Anyway, coming full circle to why I am writing about this, which is not even what I wanted to write about today, I don't think it is best to be in relationships where you are 'getting real' in a way that's unpleasant to other people. And I guess that means that I want to take a different attitude towards negative feelings, especially really strong ones. Instead of seeing them as truth/honesty to be expressed, I would rather see these feelings as odors/messes to be cleaned. 'Dissipation and management of conflict' becomes the construct, as opposed to 'using conflict as a way to have a difficult encounter that deepens your bond.' So this means doing yoga when you feel sad, instead of writing a sad poem that is on the internet, forever. And it also means, I don't know, maybe figuring out why I am having such a negative response to someone I care about, instead of behaving in anger, because it probably has something to do with feeling rejected or insecure or like I am unnerved by a quality I actually see in myself, as opposed to thinking I would actually care this much about someone else's character. I mean, seriously, when have I ever cared about that?
I love everyone I meet. This is my orientation. I used to think that everyone loved everyone they met. And I didn't understand why they weren't acting the same way towards me as I acted towards them.

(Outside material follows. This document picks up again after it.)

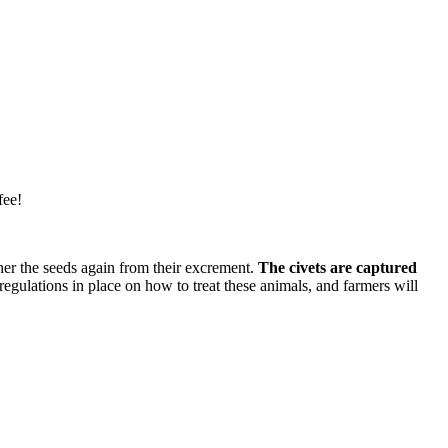
fee!
ther the seeds again from their excrement.
The civets are captured
regulations in place on how to treat these animals, and farmers will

I think this is because I was a weird, introverted bookworm as a kid, and people always seemed like events, since I was otherwise such a loner. And I'm not really a loner anymore--I am actually staring at my stuff that is all over my living room, because my new roommates have just moved in, an adorable couple who are in college, and I'm so happy to be living with other people again, because I will now have the motivation to make my place a home, instead of a neglected hovel of rooms that I drink and order delivery food in. But I am still shocked and amazed with everyone I meet, especially those who come close enough for me to see the expression of their perspectives, as though they are mine. (I think this is 'immersion.')
Well, my love for everyone else can express itself in constructive or destructive ways. The destructive sense would probably be about acting awkward and weird and prematurely rejected and maybe being intensely observant in a way that is hidden but probably unnerving.
The constructive way, on the other hand, is to be cordial. And that is not about politeness. It is about service.